Inside, the last Late Show was stripped down to the most elemental Paul-Ruth-Bob equation: host, band, audience. Other than his all-star Top 10, there were no celebrity guests promoting their latest whatever. Instead, Letterman chatted with the crowd for about 10 minutes, then announcer Alan Kalter kicked it off. But instead of the usual joke (“And now, the hairdresser of Seville…”) Kalter’s final introduction was David Letterman’s most basic truth: “And now, a boy from a small town in Indiana…”

He’s traveled a universe away, but the connections to that small town were easy to see in that last TV hour, which he told the audience was “the most important show of my life.” Like the host, it was smart and funny and packed an emotional wallop without ever getting sentimental.

David Letterman and TV grew up together.

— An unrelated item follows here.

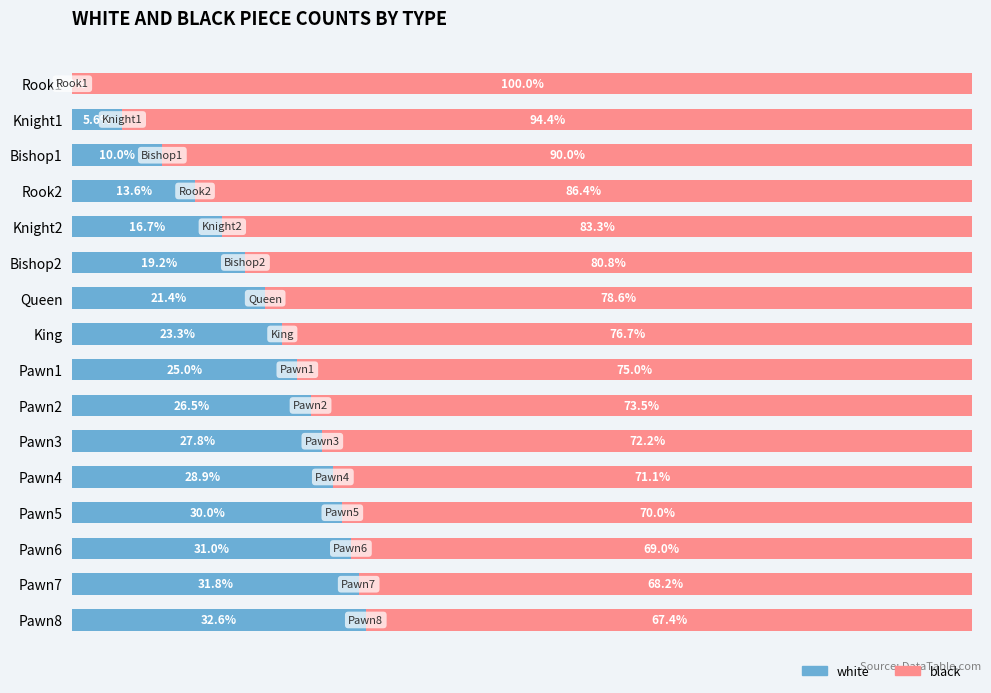

At which label is white closest to 16?

Knight2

Today, the networks are hanging on, fighting a rearguard action against DVRs and on-demand streaming video. Sports, awards shows, and viral YouTube clips are about the only globally-shared TV experiences left. When the cameras turned off and that boy from Indiana left the Ed Sullivan Theater stage for the last time, he didn’t leave alone. He took Paul, Ruth, and Bob with him.